_TAREFAS A CUMPRIR_.
**1)** Liste todas as palavras ou expressões do parágrafo do texto sobre o filme O Nevoeiro que começam com letra maiúscula e não estão no início de uma frase. Não considere a linha do título.
**2)** Reproduza, sem nenhuma alteração, o trecho do texto sobre o filme O Nevoeiro que abre com as palavras "A premissa do" e fecha com "cristãos do filme.".
**3)** De acordo com o texto sobre o filme O Nevoeiro, qual é a premissa do filme?

Um monstro entre nós - O fundamentalismo cristão no filme O Nevoeiro


A premissa do filme O Nevoeiro (The Mist, 2007), é que o verdadeiro monstro somos nós mesmos quando o medo nos domina. De uma maneira diferente de um animal — que quando acuado por este sentimento tão básico se defende com sua voracidade — o ser humano tenta justificar sua violência da pior maneira, até mesmo usando suas crenças mais arcaicas. É dessa forma que entra o fundamentalismo cristão numa situação absurdamente desesperadora. Chegando ao ponto do assassinato ser “justificado” pela fé em Deus (atitude usada exaustivamente pela Igreja nos tempos da Inquisição), enquanto o mesmo ato, cometido em outras circunstancias (neste caso para proteger mais vidas) é condenado pelos cristãos do filme.

_BLOCO DE DADOS_.

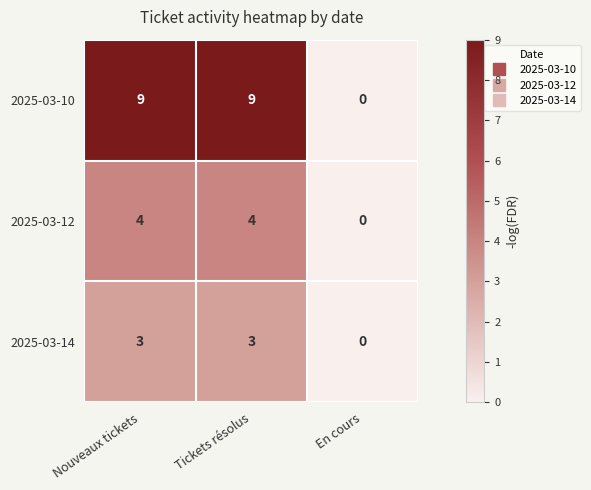

What is the sum of the 2025-03-12 values at Nouveaux tickets and Tickets résolus?

8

_RESPOSTAS POR TAREFA_.
**1)** O Nevoeiro; The Mist; Deus; Igreja; Inquisição

**2)**
A premissa do filme O Nevoeiro (The Mist, 2007), é que o verdadeiro monstro somos nós mesmos quando o medo nos domina. De uma maneira diferente de um animal — que quando acuado por este sentimento tão básico se defende com sua voracidade — o ser humano tenta justificar sua violência da pior maneira, até mesmo usando suas crenças mais arcaicas. É dessa forma que entra o fundamentalismo cristão numa situação absurdamente desesperadora. Chegando ao ponto do assassinato ser “justificado” pela fé em Deus (atitude usada exaustivamente pela Igreja nos tempos da Inquisição), enquanto o mesmo ato, cometido em outras circunstancias (neste caso para proteger mais vidas) é condenado pelos cristãos do filme.

**3)** A premissa é que o verdadeiro monstro somos nós mesmos quando o medo nos domina.